The output is the lines below from the one with "jar: present [1246,720,1297,784]" through the one with "wine bottle: none [846,499,887,639]", both included, printed exactly and with no other line.

## PROVIDED INFORMATION
• • • • • • •

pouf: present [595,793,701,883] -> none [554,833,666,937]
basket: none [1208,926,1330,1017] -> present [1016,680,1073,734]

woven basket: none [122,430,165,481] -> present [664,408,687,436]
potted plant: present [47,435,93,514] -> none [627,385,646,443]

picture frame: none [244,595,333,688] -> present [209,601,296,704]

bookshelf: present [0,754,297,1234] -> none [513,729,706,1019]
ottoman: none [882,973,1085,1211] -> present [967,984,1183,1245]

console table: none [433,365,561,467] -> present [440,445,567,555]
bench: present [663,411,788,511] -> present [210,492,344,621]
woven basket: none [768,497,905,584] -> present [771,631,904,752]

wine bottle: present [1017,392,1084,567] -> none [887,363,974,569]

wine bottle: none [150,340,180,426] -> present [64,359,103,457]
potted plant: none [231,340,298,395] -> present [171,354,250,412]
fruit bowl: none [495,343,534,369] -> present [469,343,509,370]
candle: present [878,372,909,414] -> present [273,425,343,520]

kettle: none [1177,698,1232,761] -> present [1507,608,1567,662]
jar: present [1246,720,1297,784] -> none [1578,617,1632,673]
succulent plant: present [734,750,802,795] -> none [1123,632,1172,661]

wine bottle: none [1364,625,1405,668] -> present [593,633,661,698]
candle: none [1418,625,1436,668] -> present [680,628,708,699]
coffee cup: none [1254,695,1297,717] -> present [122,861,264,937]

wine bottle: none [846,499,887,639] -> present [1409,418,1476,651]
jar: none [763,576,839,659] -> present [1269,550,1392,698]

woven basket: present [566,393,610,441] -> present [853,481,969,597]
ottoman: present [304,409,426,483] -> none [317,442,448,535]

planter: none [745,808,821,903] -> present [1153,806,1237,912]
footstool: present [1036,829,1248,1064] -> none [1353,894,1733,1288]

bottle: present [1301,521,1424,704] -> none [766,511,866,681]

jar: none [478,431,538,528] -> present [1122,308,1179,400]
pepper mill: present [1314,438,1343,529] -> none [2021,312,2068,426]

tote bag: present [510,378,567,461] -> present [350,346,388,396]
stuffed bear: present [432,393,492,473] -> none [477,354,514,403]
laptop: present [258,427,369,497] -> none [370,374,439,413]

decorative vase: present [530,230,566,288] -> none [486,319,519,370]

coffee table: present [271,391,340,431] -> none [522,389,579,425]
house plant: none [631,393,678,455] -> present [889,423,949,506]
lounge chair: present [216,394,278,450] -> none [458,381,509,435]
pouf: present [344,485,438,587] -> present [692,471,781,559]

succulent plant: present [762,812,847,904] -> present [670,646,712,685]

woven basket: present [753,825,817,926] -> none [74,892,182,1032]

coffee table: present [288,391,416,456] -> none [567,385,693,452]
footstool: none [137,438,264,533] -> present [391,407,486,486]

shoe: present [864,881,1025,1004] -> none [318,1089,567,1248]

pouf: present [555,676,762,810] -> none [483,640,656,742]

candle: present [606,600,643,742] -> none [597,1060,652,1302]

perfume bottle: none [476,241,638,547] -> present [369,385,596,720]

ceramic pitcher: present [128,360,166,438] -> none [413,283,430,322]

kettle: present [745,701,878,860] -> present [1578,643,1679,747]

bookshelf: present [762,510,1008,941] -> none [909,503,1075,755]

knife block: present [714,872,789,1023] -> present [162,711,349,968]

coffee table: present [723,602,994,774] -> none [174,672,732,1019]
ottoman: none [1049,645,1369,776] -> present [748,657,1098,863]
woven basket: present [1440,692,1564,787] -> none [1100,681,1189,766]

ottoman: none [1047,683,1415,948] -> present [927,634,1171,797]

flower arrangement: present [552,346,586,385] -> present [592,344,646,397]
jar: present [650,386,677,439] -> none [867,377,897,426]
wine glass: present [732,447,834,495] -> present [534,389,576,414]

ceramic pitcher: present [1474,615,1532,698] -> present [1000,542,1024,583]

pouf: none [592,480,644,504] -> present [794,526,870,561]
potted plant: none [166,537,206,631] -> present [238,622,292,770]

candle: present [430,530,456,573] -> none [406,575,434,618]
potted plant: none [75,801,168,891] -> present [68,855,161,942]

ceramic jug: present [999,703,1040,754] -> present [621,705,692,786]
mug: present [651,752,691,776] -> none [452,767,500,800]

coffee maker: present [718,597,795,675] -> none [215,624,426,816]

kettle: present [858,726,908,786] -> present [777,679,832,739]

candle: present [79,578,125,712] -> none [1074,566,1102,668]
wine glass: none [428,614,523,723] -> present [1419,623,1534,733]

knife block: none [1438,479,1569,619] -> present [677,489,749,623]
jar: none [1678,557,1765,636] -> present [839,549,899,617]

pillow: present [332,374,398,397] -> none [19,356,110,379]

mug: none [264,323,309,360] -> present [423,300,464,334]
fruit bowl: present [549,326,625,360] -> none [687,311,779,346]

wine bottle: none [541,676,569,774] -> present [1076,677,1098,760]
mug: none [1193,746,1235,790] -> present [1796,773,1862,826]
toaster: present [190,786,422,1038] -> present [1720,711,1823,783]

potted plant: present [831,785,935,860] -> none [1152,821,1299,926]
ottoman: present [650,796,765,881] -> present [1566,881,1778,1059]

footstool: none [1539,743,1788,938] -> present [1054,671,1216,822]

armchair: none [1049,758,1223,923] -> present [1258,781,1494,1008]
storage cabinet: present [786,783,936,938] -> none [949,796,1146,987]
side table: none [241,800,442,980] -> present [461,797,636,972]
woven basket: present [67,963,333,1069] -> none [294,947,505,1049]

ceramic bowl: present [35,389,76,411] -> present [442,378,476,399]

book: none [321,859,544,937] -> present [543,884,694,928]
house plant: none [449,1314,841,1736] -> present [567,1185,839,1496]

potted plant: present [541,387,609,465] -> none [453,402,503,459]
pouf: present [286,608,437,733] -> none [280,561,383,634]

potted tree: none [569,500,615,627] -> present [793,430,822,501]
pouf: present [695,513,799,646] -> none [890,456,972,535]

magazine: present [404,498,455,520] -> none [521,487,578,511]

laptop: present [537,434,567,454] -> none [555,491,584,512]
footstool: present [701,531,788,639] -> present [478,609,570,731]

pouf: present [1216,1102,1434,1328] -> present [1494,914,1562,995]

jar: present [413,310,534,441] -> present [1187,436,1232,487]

• • • • • • •

## RESULT FOR THIS EXERCISE
jar: present [1246,720,1297,784] -> none [1578,617,1632,673]
succulent plant: present [734,750,802,795] -> none [1123,632,1172,661]

wine bottle: none [1364,625,1405,668] -> present [593,633,661,698]
candle: none [1418,625,1436,668] -> present [680,628,708,699]
coffee cup: none [1254,695,1297,717] -> present [122,861,264,937]

wine bottle: none [846,499,887,639] -> present [1409,418,1476,651]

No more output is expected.